Page excerpt:

=== Section Start ===

It is not certain in what year Dunn joined the Communist Party, although at the time of his death he was remembered in the official party newspaper as a long-term member of the organization.

In 1923, Dunn became an associate director of the American Civil Liberties Union shortly after his return from Soviet Russia, serving as acting director from May to October 1923. He was also a contributor to the periodic almanac published by the Rand School of Social Science, the American Labor Year Book, throughout the decade of the 1920s. Dunn also served as the publicity director of the Russian-American Industrial Corporation (RAIC), a project of the Amalgamated Textile Workers Union intended to help jump start the Soviet textile industry.

In 1925, he was one of many founding members of International Labor Defense.

In 1927, together with Grace Hutchins and Anna Rochester, Dunn formed a radical economic research institute called the Labor Research Association. He remained Executive Secretary of this body until 1975. Dunn's Labor Research Association was best known for its biannual almanac, the Labor Fact Book, published by the Communist Party-affiliated International Publishers from 1933.

=== Section End ===

Material supplied:
=== Section Start ===

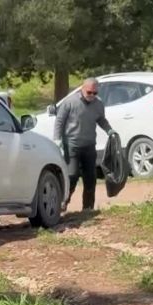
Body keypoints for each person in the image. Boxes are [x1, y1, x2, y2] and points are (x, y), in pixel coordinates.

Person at [54, 77, 113, 212]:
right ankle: (63, 203)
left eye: (95, 93)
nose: (92, 95)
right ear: (82, 89)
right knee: (72, 175)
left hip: (89, 145)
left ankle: (87, 208)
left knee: (90, 178)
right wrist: (57, 139)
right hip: (72, 145)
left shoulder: (98, 104)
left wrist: (110, 130)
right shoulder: (70, 102)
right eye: (89, 92)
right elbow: (59, 121)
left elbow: (101, 120)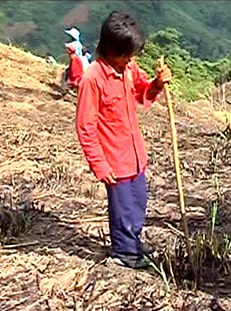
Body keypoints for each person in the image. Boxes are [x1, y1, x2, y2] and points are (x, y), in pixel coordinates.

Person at [75, 11, 172, 269]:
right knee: (123, 210)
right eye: (126, 55)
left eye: (132, 55)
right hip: (114, 161)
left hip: (135, 156)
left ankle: (133, 241)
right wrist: (100, 165)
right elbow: (85, 127)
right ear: (110, 49)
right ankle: (124, 253)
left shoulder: (129, 68)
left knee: (139, 202)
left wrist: (158, 84)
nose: (131, 60)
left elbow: (143, 92)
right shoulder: (92, 79)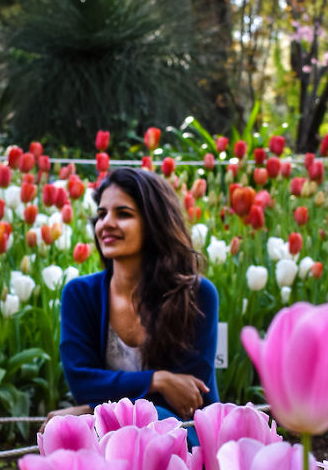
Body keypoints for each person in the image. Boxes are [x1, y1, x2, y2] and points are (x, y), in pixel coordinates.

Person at [59, 166, 219, 422]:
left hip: (182, 434)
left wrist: (92, 410)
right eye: (101, 214)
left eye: (123, 214)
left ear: (154, 223)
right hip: (108, 435)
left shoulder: (196, 295)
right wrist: (157, 380)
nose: (106, 224)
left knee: (159, 417)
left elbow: (188, 396)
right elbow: (83, 383)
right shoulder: (79, 295)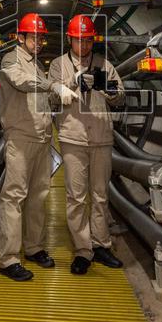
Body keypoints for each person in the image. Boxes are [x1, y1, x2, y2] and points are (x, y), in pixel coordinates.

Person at [0, 12, 78, 281]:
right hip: (20, 138)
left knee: (38, 197)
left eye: (41, 38)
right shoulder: (12, 59)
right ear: (21, 37)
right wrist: (54, 85)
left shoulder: (37, 64)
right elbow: (23, 83)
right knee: (14, 197)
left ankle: (33, 247)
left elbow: (42, 100)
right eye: (34, 37)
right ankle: (8, 259)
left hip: (42, 139)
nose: (39, 42)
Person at [48, 14, 125, 275]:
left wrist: (104, 86)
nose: (84, 46)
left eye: (88, 40)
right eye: (79, 40)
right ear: (70, 39)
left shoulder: (105, 65)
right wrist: (73, 82)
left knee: (100, 195)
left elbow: (119, 97)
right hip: (73, 137)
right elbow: (51, 95)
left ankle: (101, 244)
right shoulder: (59, 65)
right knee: (76, 197)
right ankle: (83, 250)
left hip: (102, 137)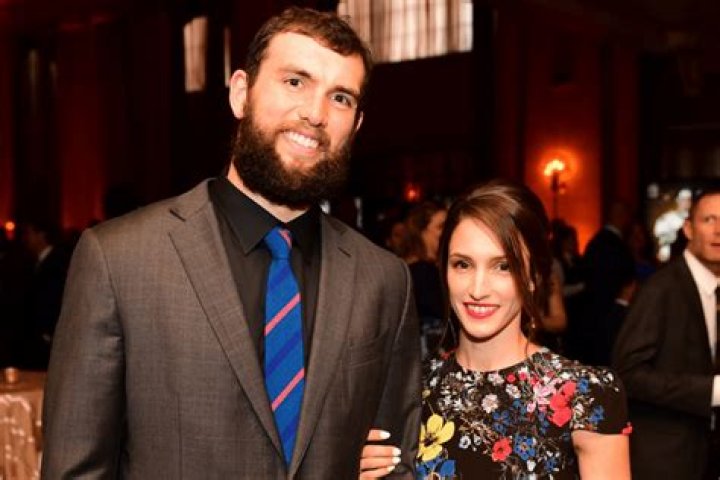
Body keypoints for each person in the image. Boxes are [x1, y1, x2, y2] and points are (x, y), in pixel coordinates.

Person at [41, 7, 421, 478]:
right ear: (241, 93)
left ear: (356, 124)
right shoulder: (120, 260)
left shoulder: (384, 280)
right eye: (295, 82)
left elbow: (396, 462)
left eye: (340, 97)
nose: (315, 114)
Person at [360, 180, 631, 479]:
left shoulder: (586, 396)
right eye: (462, 264)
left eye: (503, 266)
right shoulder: (409, 391)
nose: (478, 289)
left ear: (533, 277)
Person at [613, 187, 720, 480]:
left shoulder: (713, 287)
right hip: (666, 459)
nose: (718, 230)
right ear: (688, 229)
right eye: (709, 220)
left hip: (705, 454)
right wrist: (712, 390)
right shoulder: (661, 288)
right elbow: (627, 373)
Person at [402, 201, 447, 356]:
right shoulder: (421, 272)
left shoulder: (425, 268)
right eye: (441, 226)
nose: (448, 232)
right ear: (421, 231)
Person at [653, 188, 692, 263]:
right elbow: (660, 235)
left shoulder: (694, 219)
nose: (686, 202)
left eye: (688, 200)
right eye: (683, 200)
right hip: (669, 255)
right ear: (678, 201)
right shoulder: (667, 218)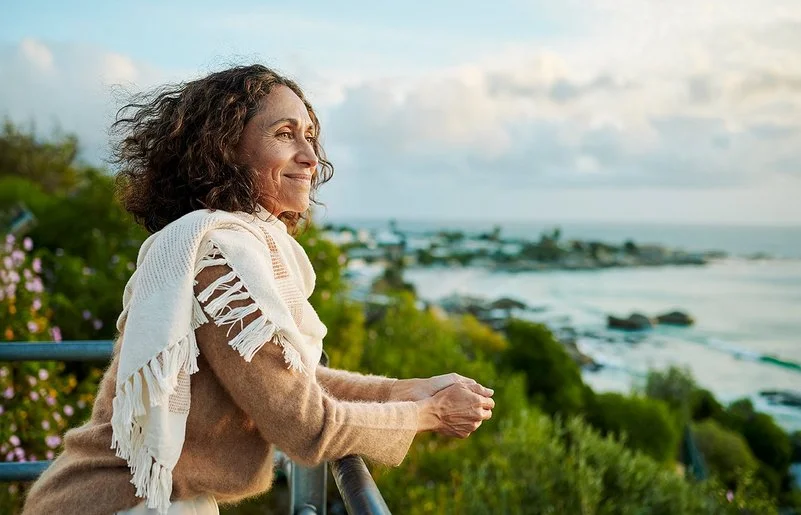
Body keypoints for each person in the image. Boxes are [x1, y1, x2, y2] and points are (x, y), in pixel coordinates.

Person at [22, 64, 495, 515]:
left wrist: (407, 391)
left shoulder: (223, 244)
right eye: (285, 134)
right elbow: (307, 424)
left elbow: (281, 379)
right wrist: (429, 414)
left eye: (310, 136)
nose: (311, 157)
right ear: (225, 148)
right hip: (121, 504)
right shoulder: (219, 260)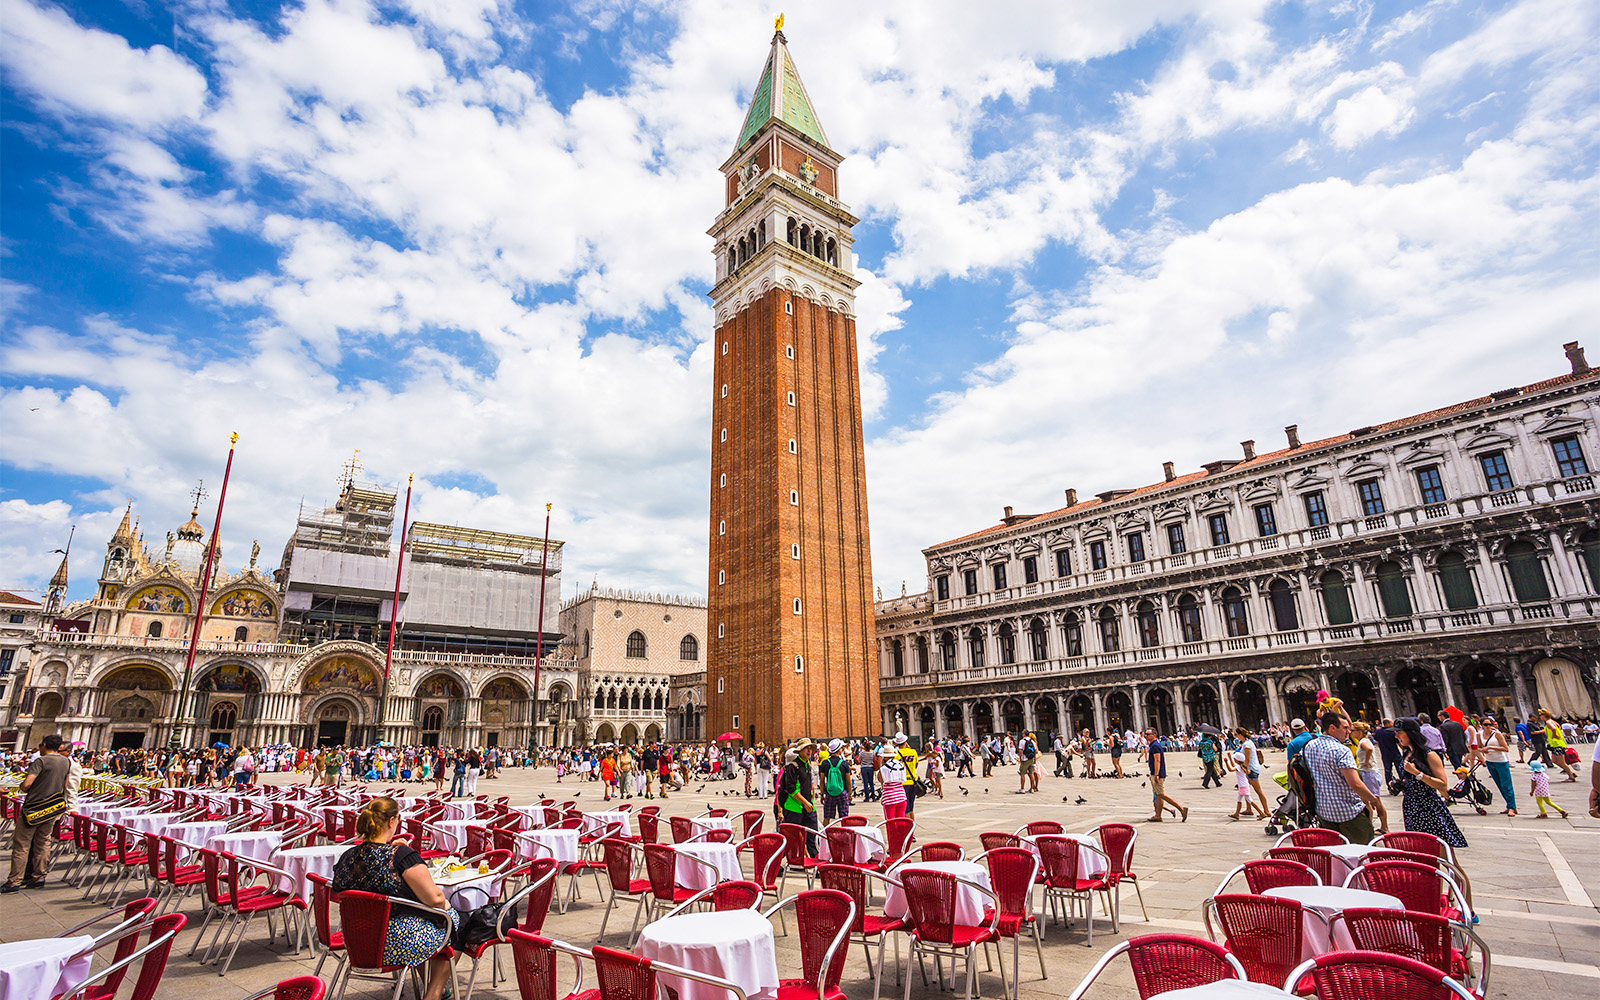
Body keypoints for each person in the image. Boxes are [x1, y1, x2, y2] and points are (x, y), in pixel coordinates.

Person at [331, 797, 458, 1000]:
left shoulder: (348, 857)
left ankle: (437, 989)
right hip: (398, 944)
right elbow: (435, 899)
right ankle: (434, 993)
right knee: (455, 920)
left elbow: (338, 892)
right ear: (392, 821)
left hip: (358, 943)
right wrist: (446, 904)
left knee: (427, 923)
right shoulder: (399, 855)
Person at [1303, 712, 1388, 843]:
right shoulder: (1341, 750)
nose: (1348, 732)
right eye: (1345, 728)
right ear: (1332, 728)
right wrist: (1374, 801)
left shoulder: (1310, 746)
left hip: (1324, 811)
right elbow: (1355, 783)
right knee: (1363, 852)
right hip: (1348, 811)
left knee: (1337, 855)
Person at [4, 734, 70, 893]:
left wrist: (22, 786)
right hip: (52, 808)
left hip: (34, 808)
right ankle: (39, 876)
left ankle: (14, 881)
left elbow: (27, 784)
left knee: (22, 844)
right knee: (43, 842)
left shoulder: (40, 761)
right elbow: (65, 784)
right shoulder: (65, 761)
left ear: (45, 745)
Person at [1393, 717, 1467, 847]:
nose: (1396, 736)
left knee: (1440, 851)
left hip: (1428, 807)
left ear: (1411, 733)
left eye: (1399, 732)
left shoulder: (1429, 754)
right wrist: (1401, 783)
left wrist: (1418, 773)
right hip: (1411, 806)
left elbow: (1443, 784)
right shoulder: (1407, 753)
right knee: (1419, 848)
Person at [778, 740, 819, 854]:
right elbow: (792, 789)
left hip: (808, 808)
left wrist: (809, 802)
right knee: (791, 840)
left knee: (813, 839)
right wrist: (805, 802)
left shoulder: (808, 766)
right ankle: (774, 865)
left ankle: (817, 868)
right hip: (794, 809)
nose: (809, 751)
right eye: (807, 748)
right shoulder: (793, 767)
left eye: (811, 748)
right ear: (800, 750)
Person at [1144, 729, 1187, 822]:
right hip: (1156, 773)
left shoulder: (1155, 746)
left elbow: (1157, 760)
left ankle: (1181, 809)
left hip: (1157, 773)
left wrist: (1156, 774)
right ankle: (1158, 815)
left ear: (1154, 735)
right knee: (1158, 795)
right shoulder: (1154, 745)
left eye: (1148, 734)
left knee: (1161, 794)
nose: (1146, 736)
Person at [1479, 717, 1516, 816]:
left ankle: (1512, 807)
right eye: (1486, 725)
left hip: (1501, 761)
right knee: (1499, 785)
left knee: (1506, 785)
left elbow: (1506, 748)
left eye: (1490, 724)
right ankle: (1509, 805)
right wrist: (1482, 750)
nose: (1488, 727)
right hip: (1490, 761)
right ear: (1481, 725)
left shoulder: (1497, 734)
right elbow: (1479, 747)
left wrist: (1490, 747)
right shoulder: (1480, 735)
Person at [820, 739, 851, 822]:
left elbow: (822, 781)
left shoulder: (825, 763)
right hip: (842, 792)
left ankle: (824, 834)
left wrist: (822, 794)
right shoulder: (844, 763)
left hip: (829, 793)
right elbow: (848, 781)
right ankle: (845, 834)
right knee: (844, 818)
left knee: (827, 817)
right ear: (839, 749)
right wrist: (850, 794)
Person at [894, 733, 920, 819]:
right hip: (912, 782)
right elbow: (916, 765)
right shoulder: (913, 752)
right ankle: (912, 829)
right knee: (911, 807)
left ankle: (908, 829)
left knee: (906, 808)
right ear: (905, 741)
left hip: (901, 783)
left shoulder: (896, 754)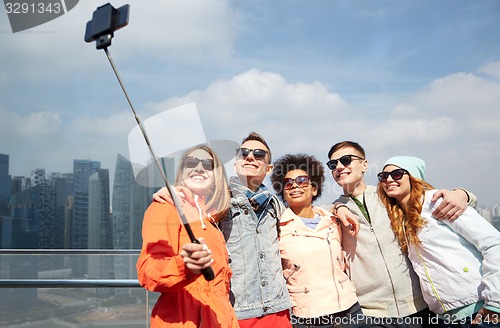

=== Section End ===

Task instructions:
1. Decide whether each statement agrees with the Dunn passage: (a) Dunn was acting director of the American Civil Liberties Union from May to October 1923; (b) the Labor Fact Book came out once a year; (c) Dunn alone founded International Labor Defense. For each, answer yes or no and quote the deciding words.
2. Summarize the Dunn passage in two sentences.
3. According to the Dunn passage, which union ran the Russian-American Industrial Corporation as one of its projects?

Completed exercise:
1.
(a) Yes: "serving as acting director from May to October 1923."
(b) No: "its biannual almanac, the Labor Fact Book."
(c) No: "he was one of many founding members of International Labor Defense."

2. After returning from Soviet Russia in 1923, Dunn became an associate director of the American Civil Liberties Union and wrote for the American Labor Year Book. He also helped found International Labor Defense in 1925, and in 1927 he formed the Labor Research Association with Grace Hutchins and Anna Rochester, serving as its Executive Secretary until 1975.

3. The Amalgamated Textile Workers Union.